Team AkzoNobel



Leg 11: daily report – Saturday June 23

Image © James Blake/Volvo Ocean Race

Despite lightening winds overnight it has been another 24 hours of minimal sleep for the team AkzoNobel sailors on Leg 11 of the Volvo Ocean Race from Gothenburg to The Hague. 

Although the crew remains in fifth place today team morale has been raised by the fact that an overall compression in the fleet means they have considerably reduced their deficit on the leading pair – Dongfeng Race Team (CHN) an Mapfre (ESP).

At 0700 UTC (0900 CEST) today team AkzoNobel was within nine nautical miles (17 kilometers) of the leading duo. 

“This morning I woke up to being able to see all the boats,” said team AkzoNobel bowman Brad Farrand (NZL). 

“It’s almost a restart. We’ve got Dongfeng and Mapfre at the front, and then Vestas [11th Hour Racing (DEN/USA)] and then us. So we are hopeful of being able to catch them.”

Team AkzoNobel has been trading fourth and fifth place with Dutch rival Team Brunel since yesterday afternoon. This morning as the pair tacked upwind towards the final turning marker before the boats will head for The Hague, Team Brunel had a marginal lead of less than half a nautical mile.

With sixth and seventh-placed Sun Hung Kai Scallywag (HKG) and Turn the Tide on Plastic (UN) only a couple of miles further back, team AkzoNobel watch captain Chris Nicholson (AUS) said the racing was intense.

“We are fighting on multiple fronts,” Nicholson wrote in a report from the boat. 

“We are trying to make gains on the leaders, whilst fending off Brunel, Scallywag and TTOP. 

“We are hoping for more passing lanes, but no one is giving an inch. We are all pretty tired but still enjoying this great racing and it’s pretty cool to push yourself in this manner.”

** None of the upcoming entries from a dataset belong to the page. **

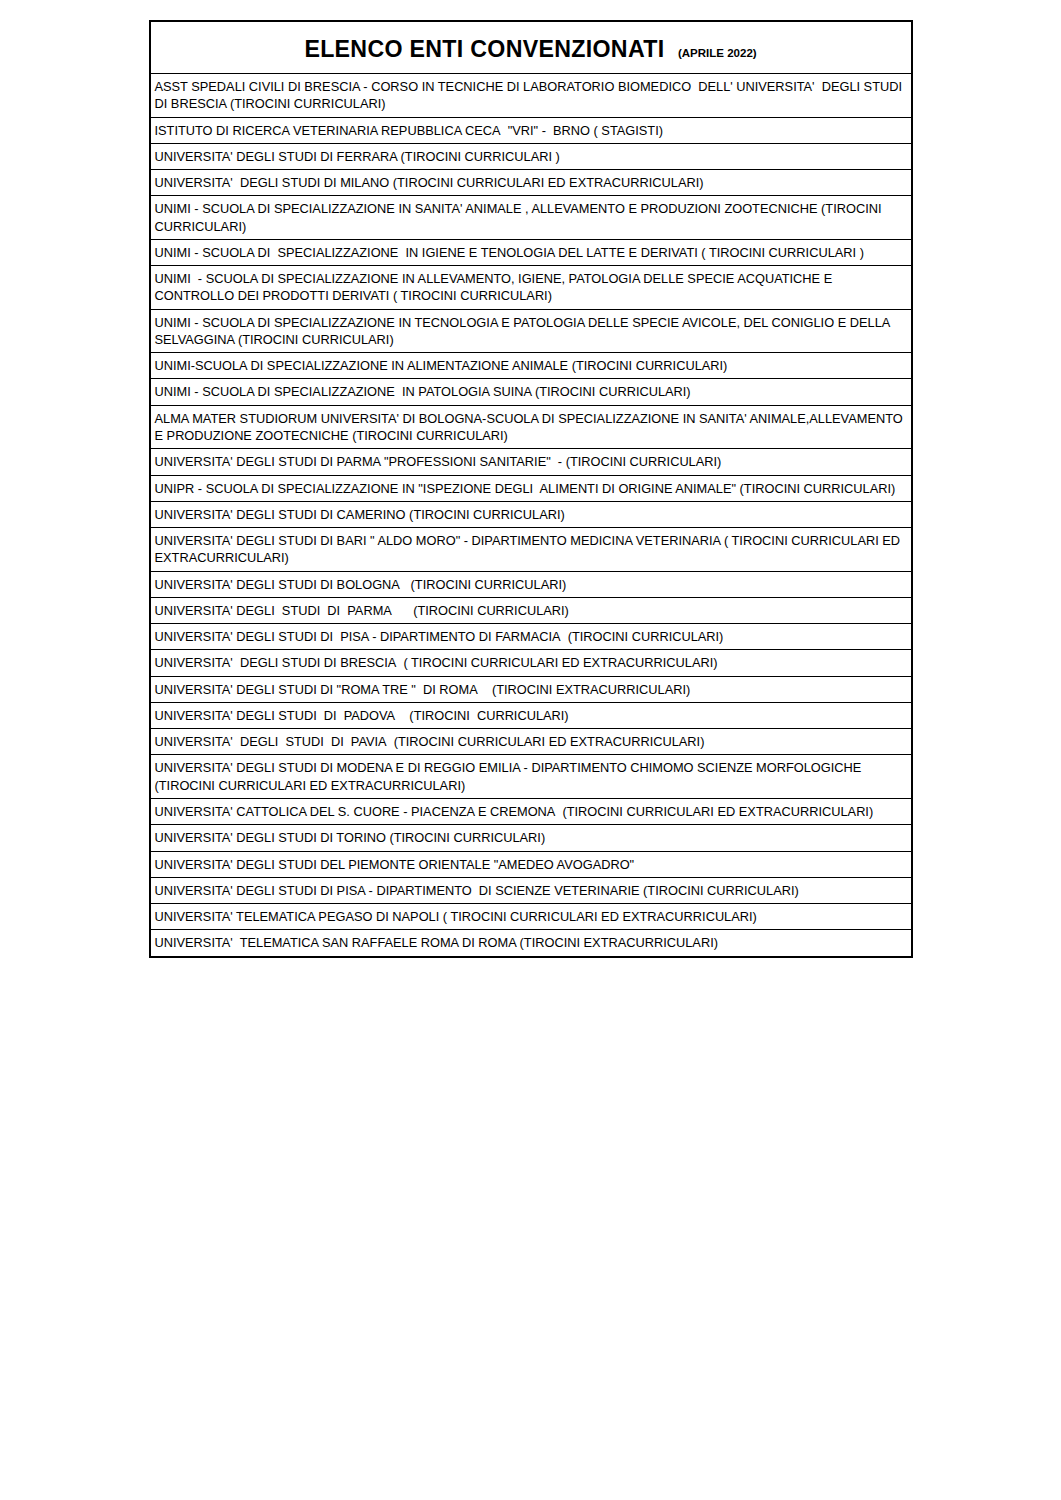ELENCO ENTI CONVENZIONATI (APRILE 2022)
| ASST SPEDALI CIVILI DI BRESCIA - CORSO IN TECNICHE DI LABORATORIO BIOMEDICO DELL' UNIVERSITA' DEGLI STUDI DI BRESCIA (TIROCINI CURRICULARI) |
| ISTITUTO DI RICERCA VETERINARIA REPUBBLICA CECA "VRI" - BRNO ( STAGISTI) |
| UNIVERSITA' DEGLI STUDI DI FERRARA (TIROCINI CURRICULARI ) |
| UNIVERSITA' DEGLI STUDI DI MILANO (TIROCINI CURRICULARI ED EXTRACURRICULARI) |
| UNIMI - SCUOLA DI SPECIALIZZAZIONE IN SANITA' ANIMALE , ALLEVAMENTO E PRODUZIONI ZOOTECNICHE (TIROCINI CURRICULARI) |
| UNIMI - SCUOLA DI SPECIALIZZAZIONE IN IGIENE E TENOLOGIA DEL LATTE E DERIVATI ( TIROCINI CURRICULARI ) |
| UNIMI - SCUOLA DI SPECIALIZZAZIONE IN ALLEVAMENTO, IGIENE, PATOLOGIA DELLE SPECIE ACQUATICHE E CONTROLLO DEI PRODOTTI DERIVATI ( TIROCINI CURRICULARI) |
| UNIMI - SCUOLA DI SPECIALIZZAZIONE IN TECNOLOGIA E PATOLOGIA DELLE SPECIE AVICOLE, DEL CONIGLIO E DELLA SELVAGGINA (TIROCINI CURRICULARI) |
| UNIMI-SCUOLA DI SPECIALIZZAZIONE IN ALIMENTAZIONE ANIMALE (TIROCINI CURRICULARI) |
| UNIMI - SCUOLA DI SPECIALIZZAZIONE IN PATOLOGIA SUINA (TIROCINI CURRICULARI) |
| ALMA MATER STUDIORUM UNIVERSITA' DI BOLOGNA-SCUOLA DI SPECIALIZZAZIONE IN SANITA' ANIMALE,ALLEVAMENTO E PRODUZIONE ZOOTECNICHE (TIROCINI CURRICULARI) |
| UNIVERSITA' DEGLI STUDI DI PARMA "PROFESSIONI SANITARIE" - (TIROCINI CURRICULARI) |
| UNIPR - SCUOLA DI SPECIALIZZAZIONE IN "ISPEZIONE DEGLI ALIMENTI DI ORIGINE ANIMALE" (TIROCINI CURRICULARI) |
| UNIVERSITA' DEGLI STUDI DI CAMERINO (TIROCINI CURRICULARI) |
| UNIVERSITA' DEGLI STUDI DI BARI " ALDO MORO" - DIPARTIMENTO MEDICINA VETERINARIA ( TIROCINI CURRICULARI ED EXTRACURRICULARI) |
| UNIVERSITA' DEGLI STUDI DI BOLOGNA (TIROCINI CURRICULARI) |
| UNIVERSITA' DEGLI STUDI DI PARMA (TIROCINI CURRICULARI) |
| UNIVERSITA' DEGLI STUDI DI PISA - DIPARTIMENTO DI FARMACIA (TIROCINI CURRICULARI) |
| UNIVERSITA' DEGLI STUDI DI BRESCIA ( TIROCINI CURRICULARI ED EXTRACURRICULARI) |
| UNIVERSITA' DEGLI STUDI DI "ROMA TRE " DI ROMA (TIROCINI EXTRACURRICULARI) |
| UNIVERSITA' DEGLI STUDI DI PADOVA (TIROCINI CURRICULARI) |
| UNIVERSITA' DEGLI STUDI DI PAVIA (TIROCINI CURRICULARI ED EXTRACURRICULARI) |
| UNIVERSITA' DEGLI STUDI DI MODENA E DI REGGIO EMILIA - DIPARTIMENTO CHIMOMO SCIENZE MORFOLOGICHE (TIROCINI CURRICULARI ED EXTRACURRICULARI) |
| UNIVERSITA' CATTOLICA DEL S. CUORE - PIACENZA E CREMONA (TIROCINI CURRICULARI ED EXTRACURRICULARI) |
| UNIVERSITA' DEGLI STUDI DI TORINO (TIROCINI CURRICULARI) |
| UNIVERSITA' DEGLI STUDI DEL PIEMONTE ORIENTALE "AMEDEO AVOGADRO" |
| UNIVERSITA' DEGLI STUDI DI PISA - DIPARTIMENTO DI SCIENZE VETERINARIE (TIROCINI CURRICULARI) |
| UNIVERSITA' TELEMATICA PEGASO DI NAPOLI ( TIROCINI CURRICULARI ED EXTRACURRICULARI) |
| UNIVERSITA' TELEMATICA SAN RAFFAELE ROMA DI ROMA (TIROCINI EXTRACURRICULARI) |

After opting not to take sleeping bags on this the final and shortest leg of the Volvo Ocean Race, Nicholson said the crew was ruing the decision not to bring them – and for more than just the obvious reason.

“With all short races like this where you are going around multiple landmarks and buoys, it’s extremely hard to get any sleep,” he said. 

“I think we have some of the best sleeping bags in the world and I have to say I have missed using mine on this leg. It will be the same on all the boats I’m sure, but so far most of us have stayed in our wet weather gear ready for the next move. 

“You can tell some people’s feet are not coping well, as there is a smell down stairs that makes your eye water.”

Based on the current weather data the seven-boat fleet is expected to complete the circa 1,000-mile Leg 11 from Gothenburg, Sweden to The Hague in the Netherlands on Sunday morning.